## [WHAT YOU NEED TO DO]
1. In the fungal cytology paper, transcribe the passage that begins with the words "Probably the first" and ends with the words "dachshund (Pneumocystis pneumonia)".
2. According to the fungal cytology paper, over how many years had the author been doing cytological evaluation of fine needle aspirates, impression smears and fluid concentrates?

## [PAGE EXCERPT]
The Cytological Diagnosis of Fungal Disease in Immunocompromised Patients
World Small Animal Veterinary Association World Congress Proceedings, 2003
Fred Reyers, MMedVet (KLD)
Section of Clinical Pathology, Faculty of Veterinary Science, University of Pretoria
Onderstepoort, Republic of South Africa

The reader should be warned at the outset that this paper is not a treatise on the systematics and/or diagnosis of fungal disease. The author is not a mycologist nor a microbiologist. Over a period of 25 years of cytological evaluation of Fine Needle Aspirates (FNA), impression smears and fluid concentrates (body cavity effusions, nasal flushes, trans-tracheal aspirates and bronchial lavage), the author has occasionally "stumbled" upon evidence of systemic fungal disease without that possibility actually featuring on the list of differentials (except as a remote possibility). Upon reflection, many of these cases presented with some tell-tale indication or diagnostic "trigger", which, if recognized, would have directed the search at a much earlier stage.

It is important, in this context, to recognize that it is accepted that fungal culture and lactophenol cotton blue (or PAS) staining will be a much better diagnostic method than "messing around" with rapid-Romanowski type stains. But, more often than not, the thought of "is this fungal?" has not entered the cytologist's mind and other "triggers" are required to create the "Hey, I wonder if..." situation.

Predisposition and diagnostic "triggers"

Probably the first trigger to be alert to is the occurrence of chronic disease, especially in breeds with a high prevalence of immunodeficiency diseases. Breeds that immediately come to mind are:

 Gray collies (cyclic haematopoesis)

 Irish setters (Beta-2-integrin adhesion deficiency)Doberman (Poorly-defined neutrophil function defect)

 Miniature dachshund (Pneumocystis pneumonia)

## [DATA EXTRACT]
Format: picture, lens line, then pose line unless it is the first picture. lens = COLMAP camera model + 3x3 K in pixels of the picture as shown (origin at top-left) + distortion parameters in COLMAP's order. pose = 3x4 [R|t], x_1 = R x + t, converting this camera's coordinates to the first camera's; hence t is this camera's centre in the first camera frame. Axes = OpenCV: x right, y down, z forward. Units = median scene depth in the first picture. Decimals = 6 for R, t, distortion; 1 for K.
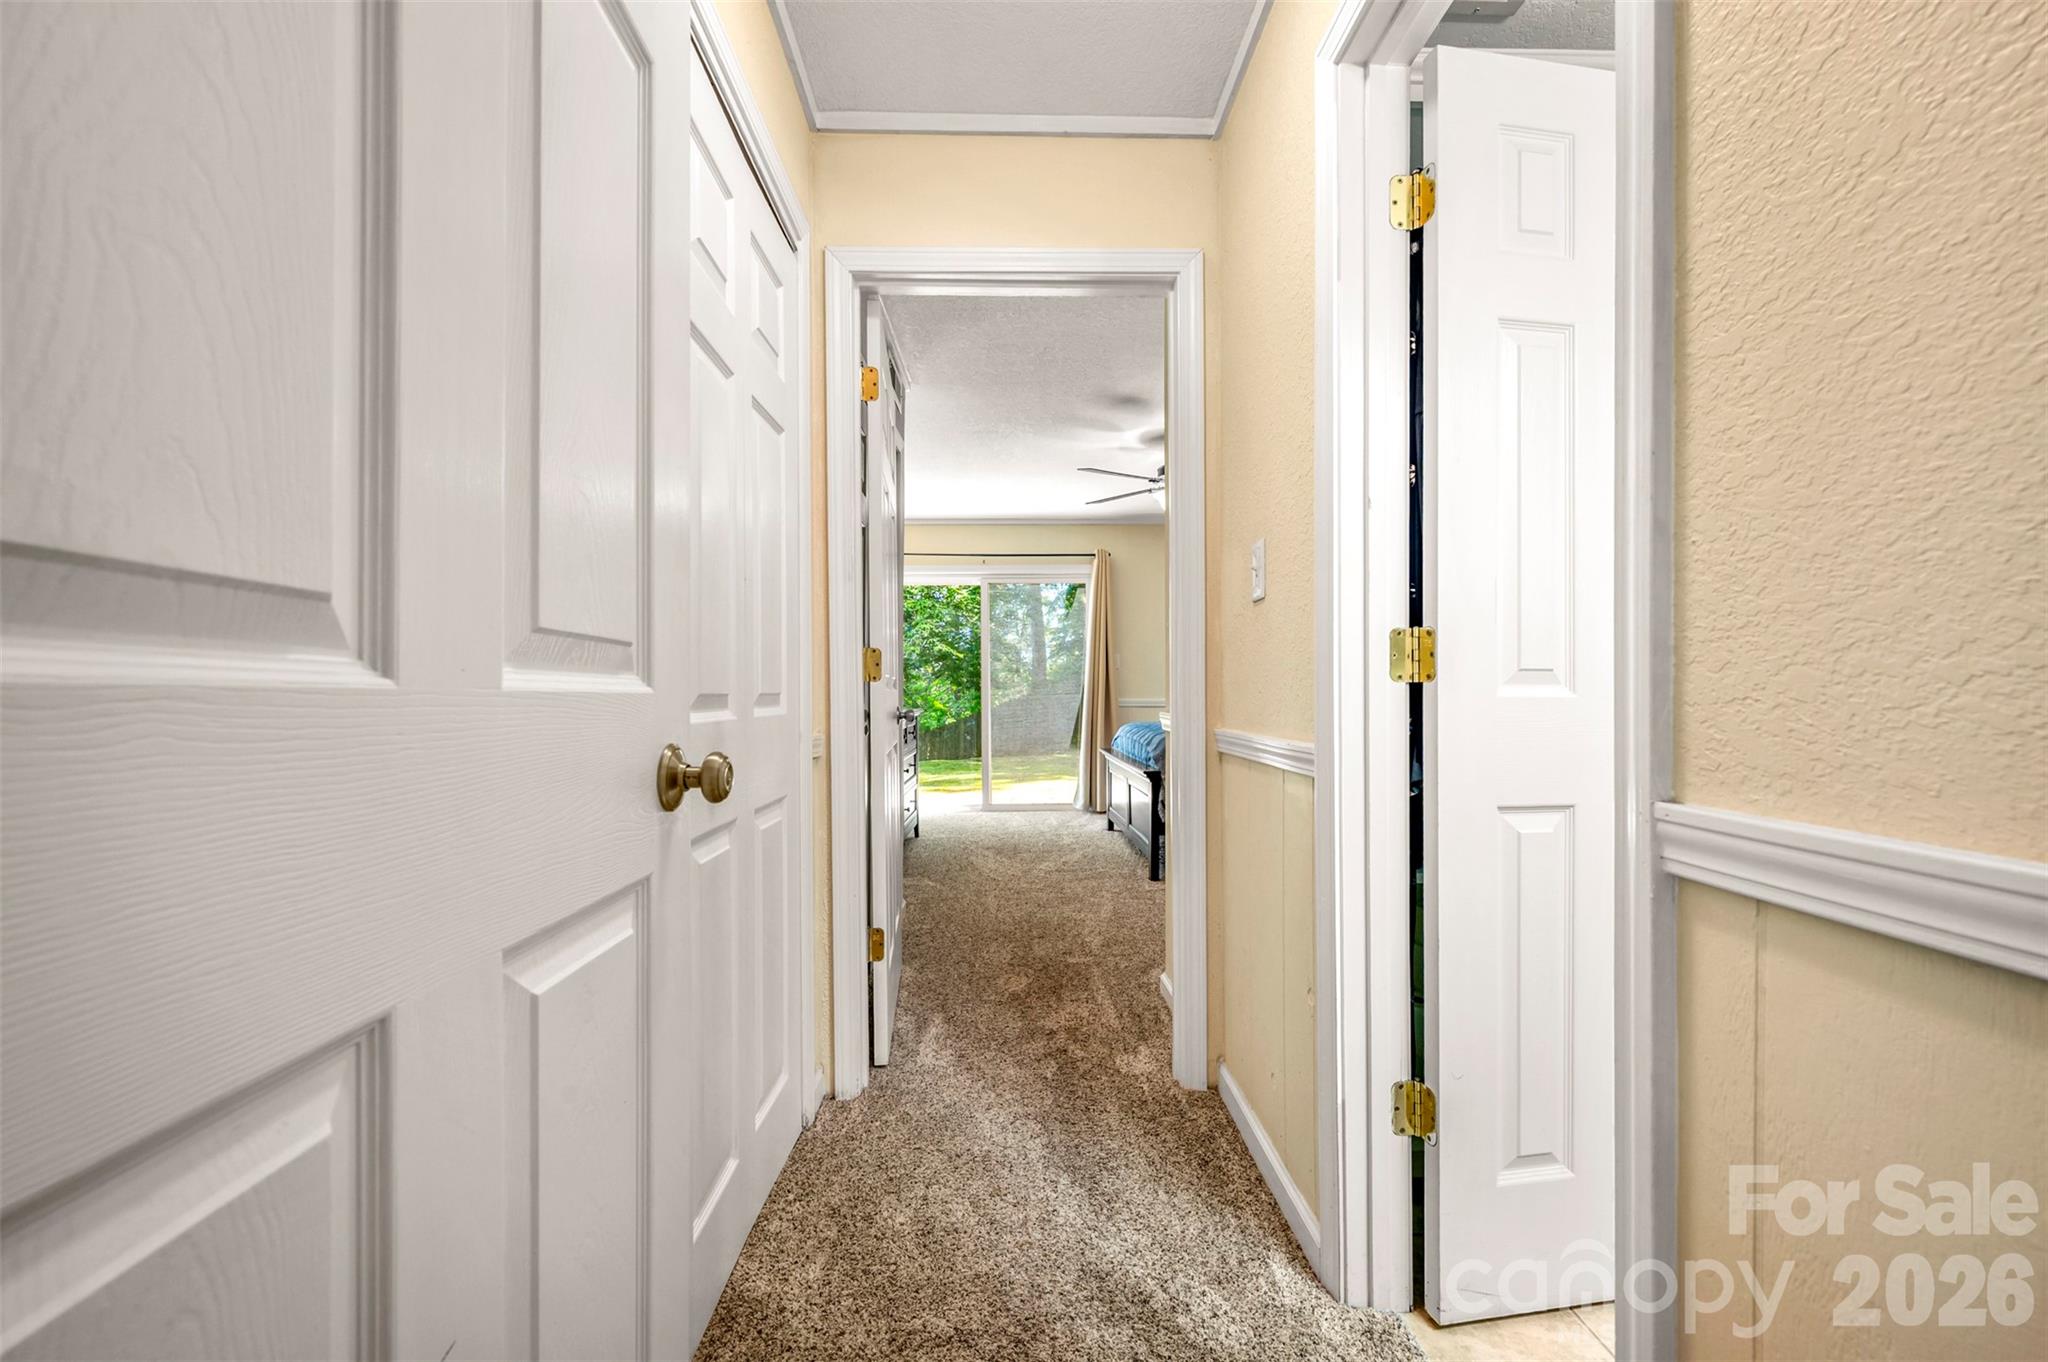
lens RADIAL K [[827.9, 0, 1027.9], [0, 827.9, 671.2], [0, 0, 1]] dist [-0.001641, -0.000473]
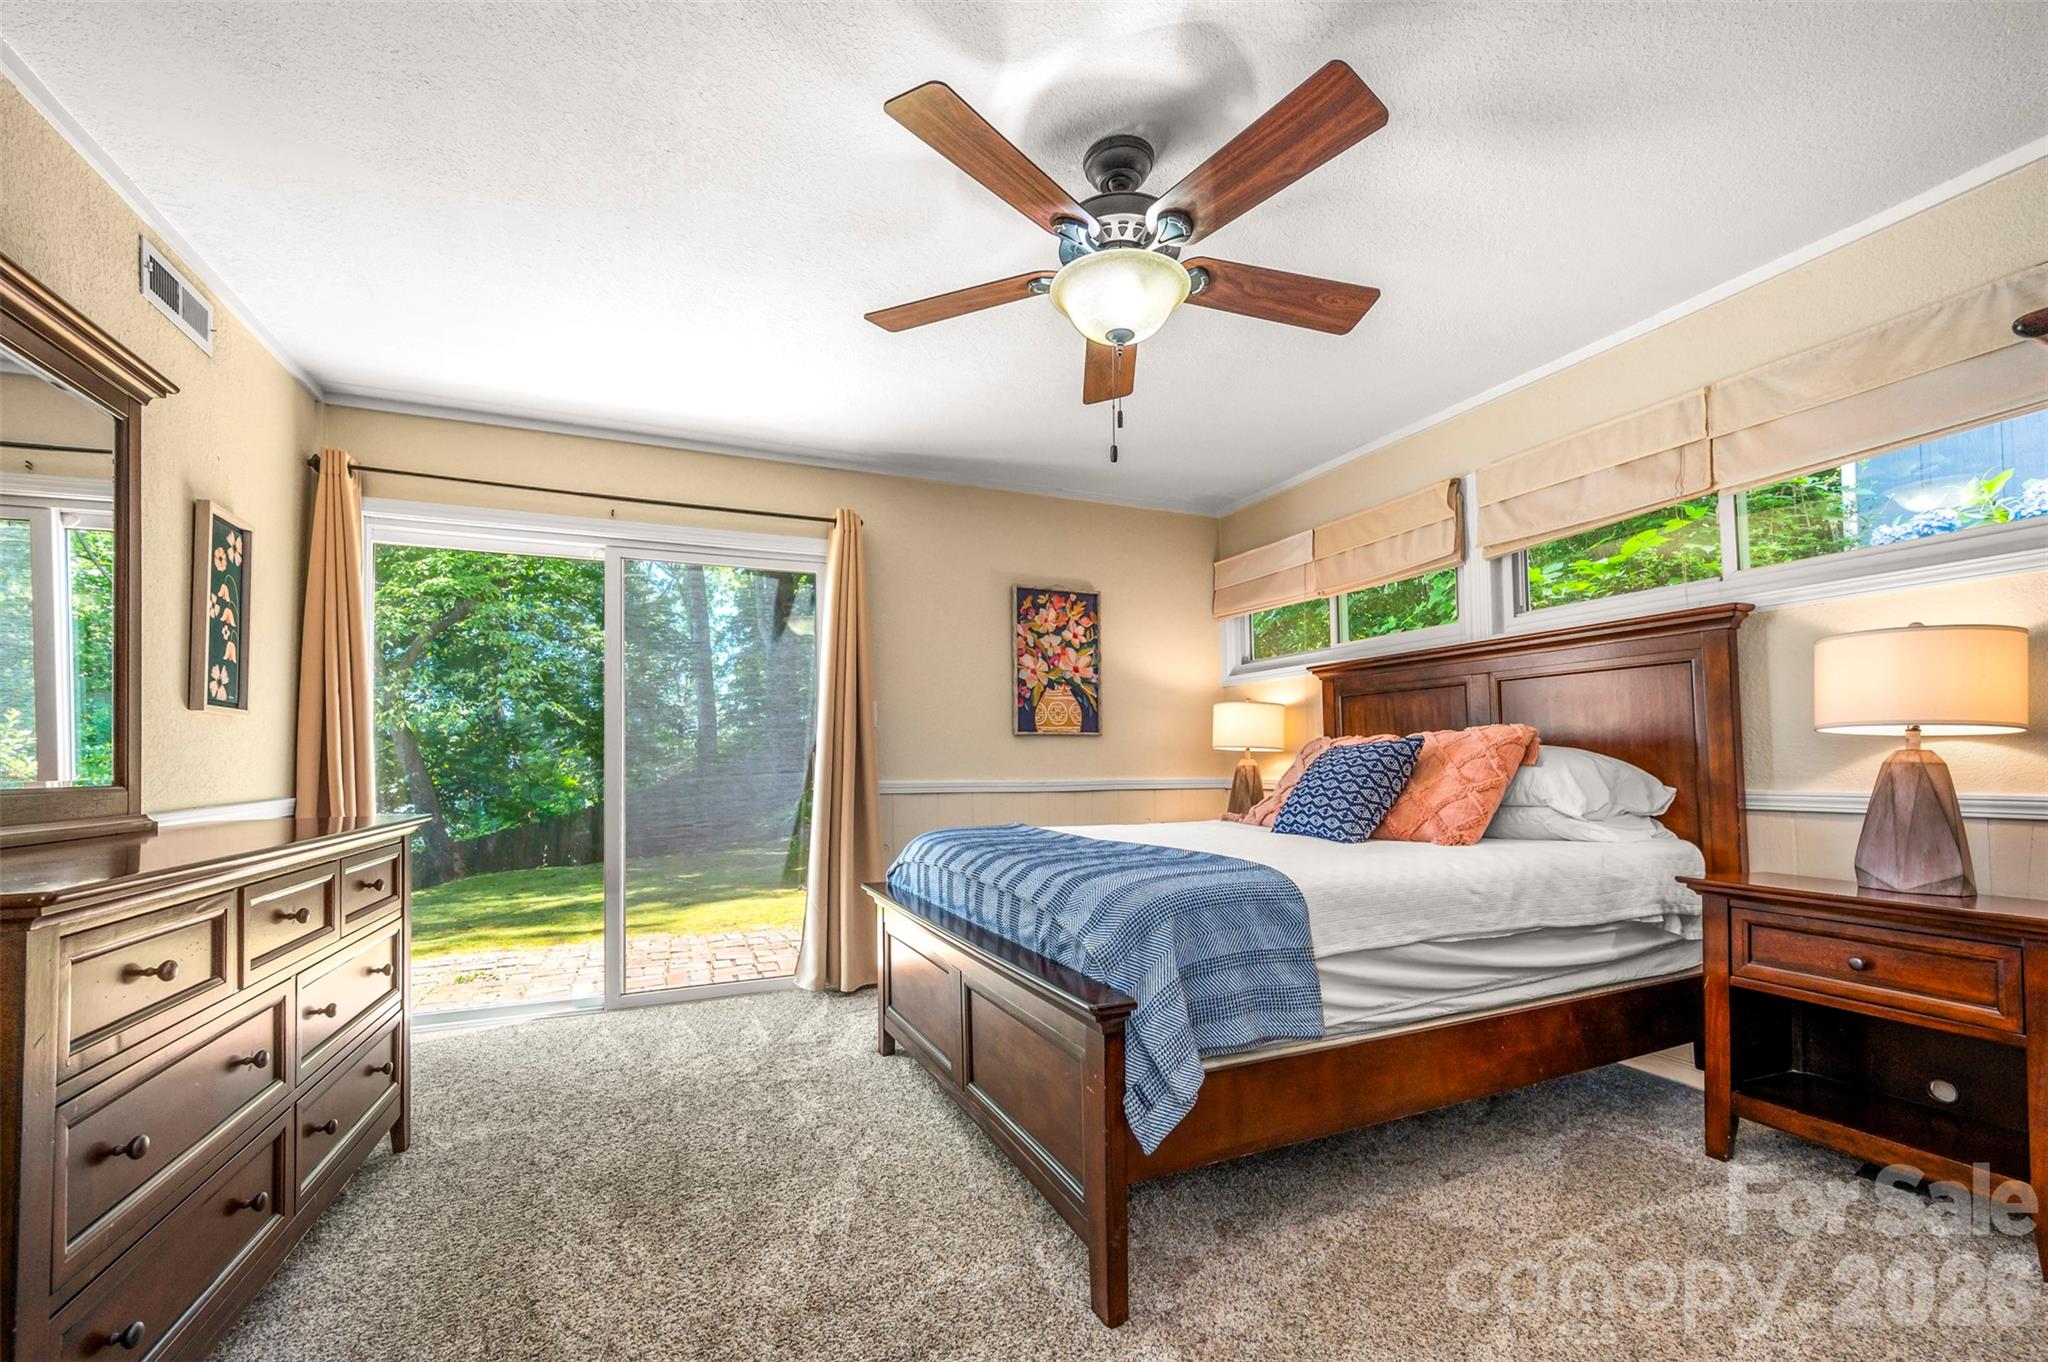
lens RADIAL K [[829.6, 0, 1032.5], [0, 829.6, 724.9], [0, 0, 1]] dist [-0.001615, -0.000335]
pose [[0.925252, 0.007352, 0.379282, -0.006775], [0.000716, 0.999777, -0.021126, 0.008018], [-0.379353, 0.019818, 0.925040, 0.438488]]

## [YOUR WRITTEN ANSWERS]
1.
Probably the first trigger to be alert to is the occurrence of chronic disease, especially in breeds with a high prevalence of immunodeficiency diseases. Breeds that immediately come to mind are:

 Gray collies (cyclic haematopoesis)

 Irish setters (Beta-2-integrin adhesion deficiency)Doberman (Poorly-defined neutrophil function defect)

 Miniature dachshund (Pneumocystis pneumonia)

2. 25 years.